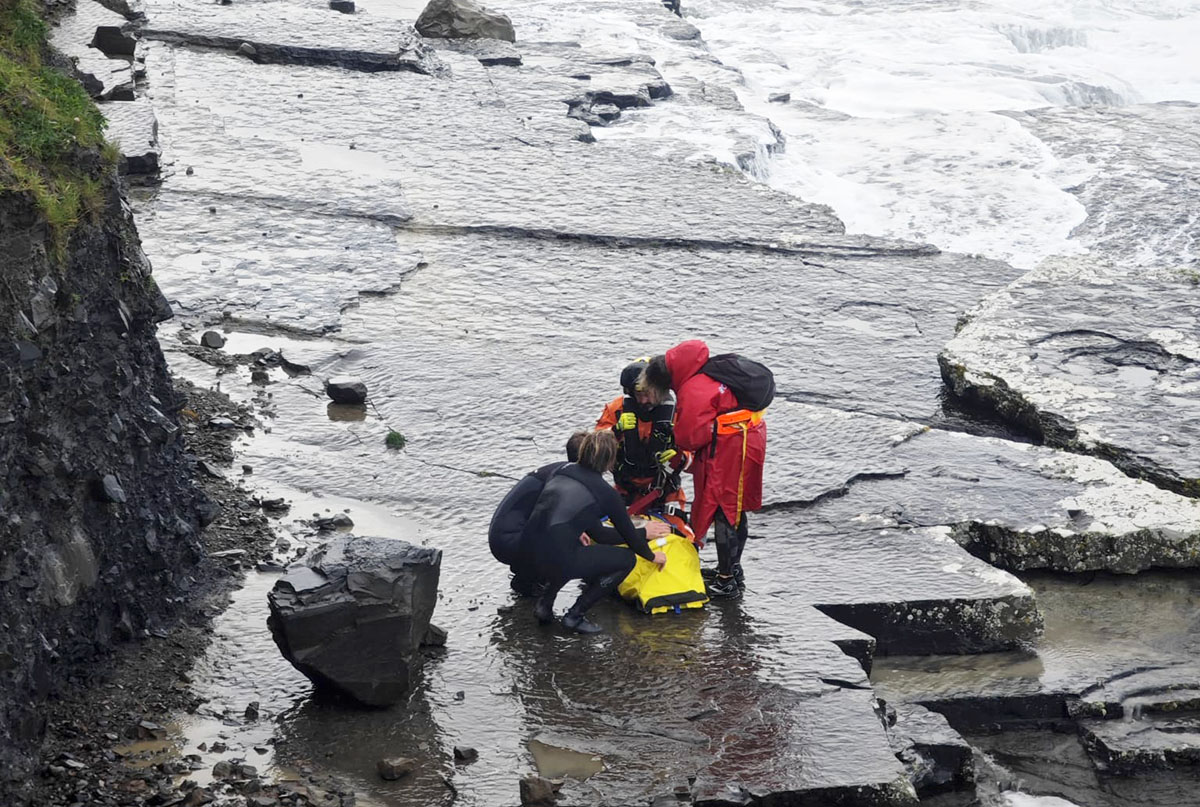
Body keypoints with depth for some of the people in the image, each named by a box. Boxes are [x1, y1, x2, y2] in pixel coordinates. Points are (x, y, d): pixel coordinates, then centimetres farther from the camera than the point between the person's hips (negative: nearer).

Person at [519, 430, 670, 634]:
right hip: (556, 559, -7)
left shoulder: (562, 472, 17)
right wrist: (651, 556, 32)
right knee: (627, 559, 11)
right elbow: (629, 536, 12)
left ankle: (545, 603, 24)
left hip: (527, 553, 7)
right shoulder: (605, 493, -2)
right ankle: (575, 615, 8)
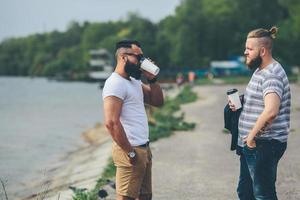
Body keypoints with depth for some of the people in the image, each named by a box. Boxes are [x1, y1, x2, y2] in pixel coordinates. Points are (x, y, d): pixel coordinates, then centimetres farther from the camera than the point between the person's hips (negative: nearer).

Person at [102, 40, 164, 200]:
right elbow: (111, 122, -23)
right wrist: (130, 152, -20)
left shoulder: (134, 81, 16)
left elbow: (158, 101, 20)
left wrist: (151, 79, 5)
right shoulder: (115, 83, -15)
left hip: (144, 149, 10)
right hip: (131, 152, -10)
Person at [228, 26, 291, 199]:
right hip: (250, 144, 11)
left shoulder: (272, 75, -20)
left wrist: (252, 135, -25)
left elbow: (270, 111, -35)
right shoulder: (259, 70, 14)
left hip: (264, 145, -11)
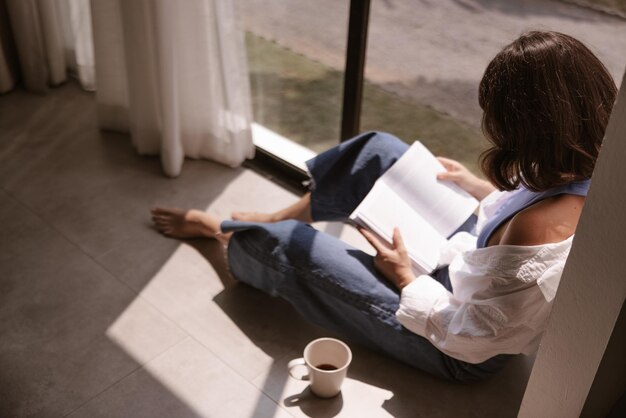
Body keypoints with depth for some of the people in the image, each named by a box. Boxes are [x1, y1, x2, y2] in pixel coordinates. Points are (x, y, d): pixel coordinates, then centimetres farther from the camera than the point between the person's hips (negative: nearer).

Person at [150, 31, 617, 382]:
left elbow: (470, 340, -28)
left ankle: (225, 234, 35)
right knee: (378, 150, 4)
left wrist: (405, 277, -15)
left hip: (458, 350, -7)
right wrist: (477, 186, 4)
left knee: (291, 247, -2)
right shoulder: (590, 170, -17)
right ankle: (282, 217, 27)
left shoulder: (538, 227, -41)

::::

_Exercise directions_
How many lines in the records above contain the word "ankle"? Reply with the number alone.

_Completed task_
4